Another quintessential L.A. panorama—offering a splendid perspective of the entire metro area, from the Santa Monica Mountains to the sea—is found at the Restaurant at the Getty Center. Sunsets that rival the masterpieces in the building’s galleries set the backdrop for Saturday dinners.
For less conventional views, consider Restaurant 917 at the Porsche Experience Center in Carson. After bread service that includes butter molded into miniature Porsche 911s, diners indulge in oysters shrouded in a liquid-nitrogen-generated cloud or Thai curried clams before tucking into a big burger or steak. The scenery includes a test track on which amateurs pay handsomely to take laps in a full-size 911 Turbo or other finely engineered Porsche products.

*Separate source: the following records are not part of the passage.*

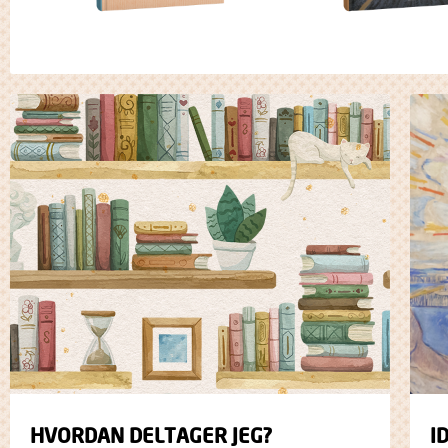
HVORDAN DELTAGER JEG?
I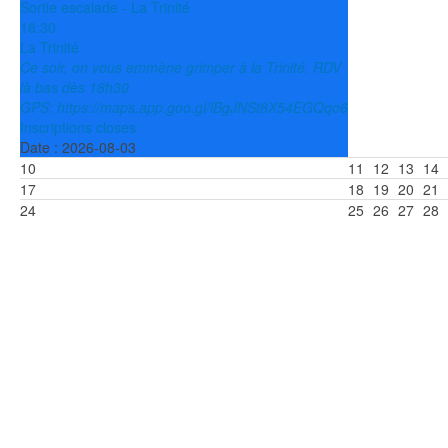
Sortie escalade - La Trinité
18:30
La Trinité
Ce soir, on vous emmène grimper à la Trinité. RDV
là bas dès 18h30
GPS: https://maps.app.goo.gl/iBgJNSt8X54EGQqo6
Inscriptions closes
Date :
2026-08-03
10
11
12
13
14
17
18
19
20
21
24
25
26
27
28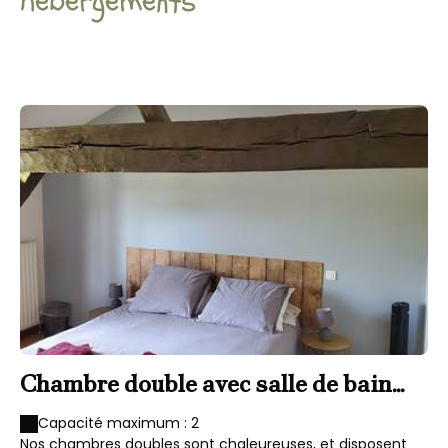
hébergements
Chambre double avec salle de bain
privative
Capacité maximum : 2
Nos chambres doubles sont chaleureuses, et disposent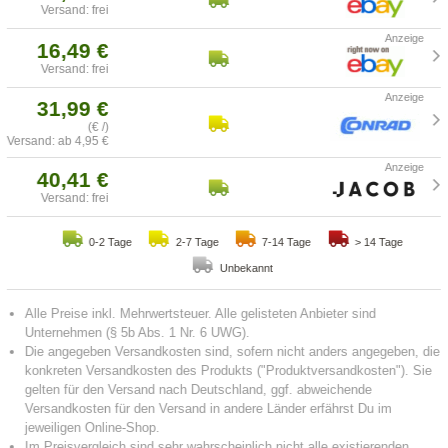
Versand: frei
16,49 €
Versand: frei
31,99 €
(€ /)
Versand: ab 4,95 €
40,41 €
Versand: frei
0-2 Tage
2-7 Tage
7-14 Tage
> 14 Tage
Unbekannt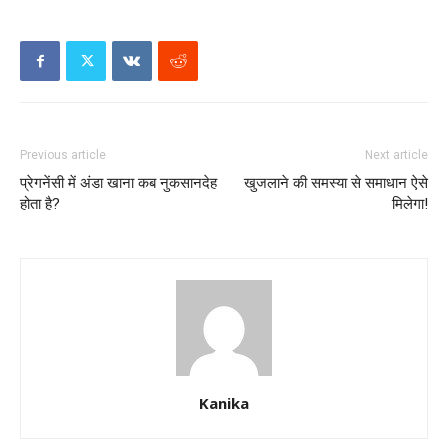
Previous article
Next article
प्रेगनेंसी में अंडा खाना कब नुकसानदेह
खुजलाने की समस्या से समाधान ऐसे
होता है?
मिलेगा!
Kanika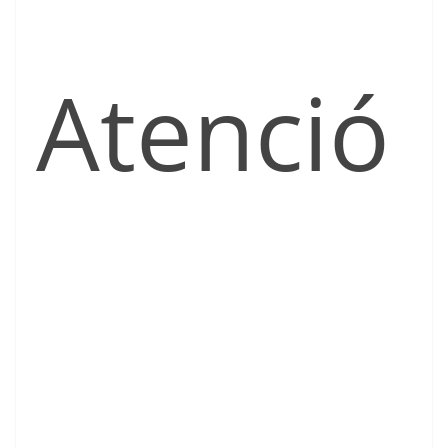
Atenció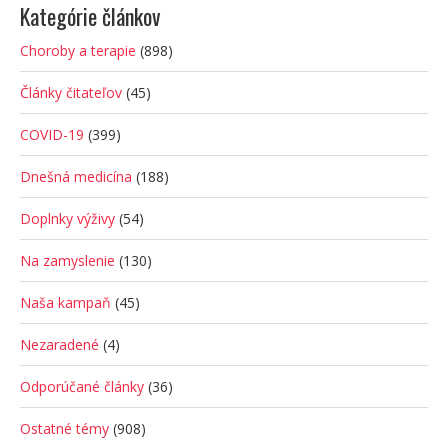
Kategórie článkov
Choroby a terapie
(898)
Články čitateľov
(45)
COVID-19
(399)
Dnešná medicína
(188)
Doplnky výživy
(54)
Na zamyslenie
(130)
Naša kampaň
(45)
Nezaradené
(4)
Odporúčané články
(36)
Ostatné témy
(908)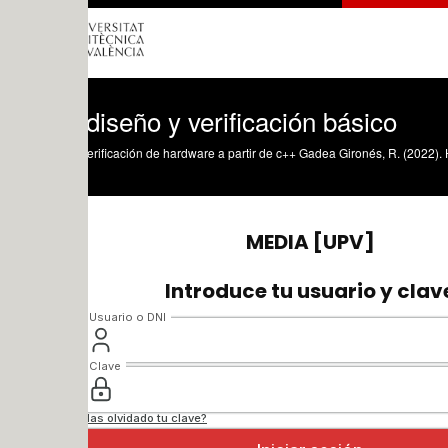
iseño y verificación básico
erificación de hardware a partir de c++ Gadea Gironés, R. (2022). HLS diseño y ve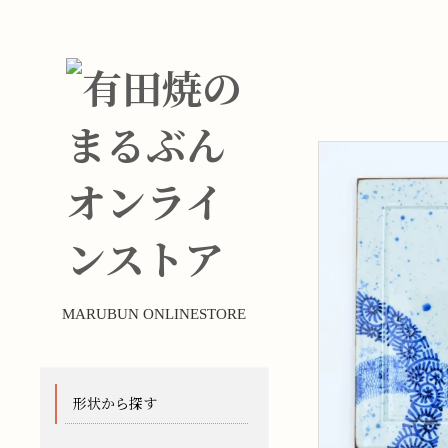
MARUBUN ONLINESTORE
形状から探す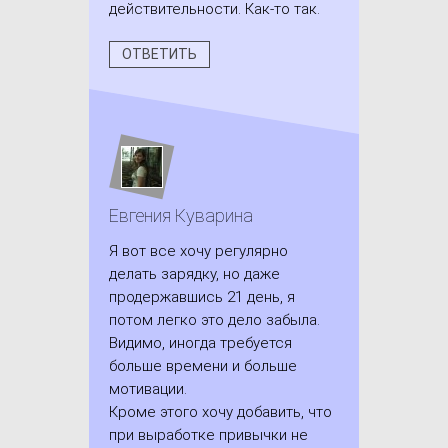
действительности. Как-то так.
ОТВЕТИТЬ
Евгения Куварина
Я вот все хочу регулярно
делать зарядку, но даже
продержавшись 21 день, я
потом легко это дело забыла.
Видимо, иногда требуется
больше времени и больше
мотивации.
Кроме этого хочу добавить, что
при выработке привычки не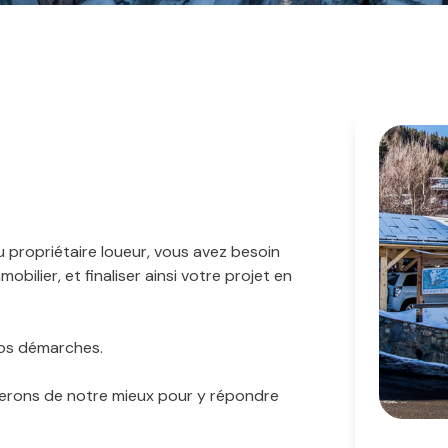
 propriétaire loueur, vous avez besoin
bilier, et finaliser ainsi votre projet en
vos démarches.
s ferons de notre mieux pour y répondre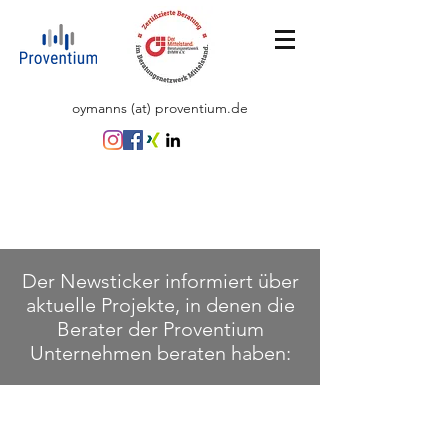
oymanns (at) proventium.de
Der Newsticker informiert über
aktuelle Projekte, in denen die
Berater der Proventium
Unternehmen beraten haben: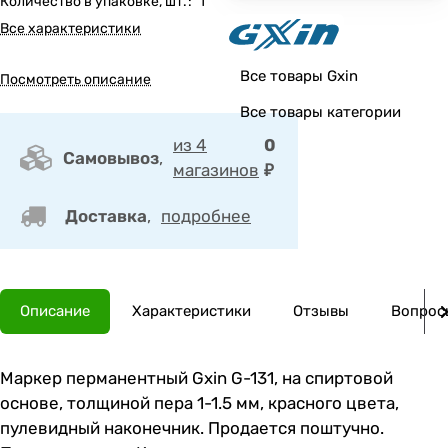
Количество в упаковке, шт.
:
1
Все характеристики
Все товары Gxin
Посмотреть описание
Все товары категории
из 4
0
Самовывоз
,
магазинов
₽
Доставка
,
подробнее
Описание
Характеристики
Отзывы
Вопросы
Маркер перманентный Gxin G-131, на спиртовой
основе, толщиной пера 1-1.5 мм, красного цвета,
пулевидный наконечник. Продается поштучно.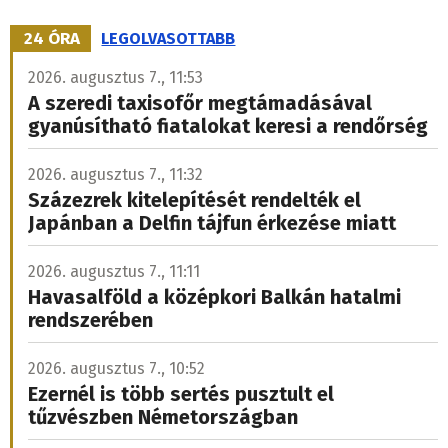
24 ÓRA
LEGOLVASOTTABB
2026. augusztus 7., 11:53
A szeredi taxisofőr megtámadásával
gyanúsítható fiatalokat keresi a rendőrség
2026. augusztus 7., 11:32
Százezrek kitelepítését rendelték el
Japánban a Delfin tájfun érkezése miatt
2026. augusztus 7., 11:11
Havasalföld a középkori Balkán hatalmi
rendszerében
2026. augusztus 7., 10:52
Ezernél is több sertés pusztult el
tűzvészben Németországban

Finally, if you have fond childhood memories of looking skyward from the end of an airport runway—practically close enough to incoming aircraft to see the expressions on the pilots’ faces—you will enjoy The Proud Bird. This recently overhauled restaurant, directly in the flight path of LAX, may never earn any Michelin stars, but the food-hall concept is pleasantly laid-back, with options like chicken and waffles, pizzas and smoked meats from Bludso’s, one of the city’s most revered names in barbecue. For those close-ups of approaching jumbo jets, be sure to grab a patio table.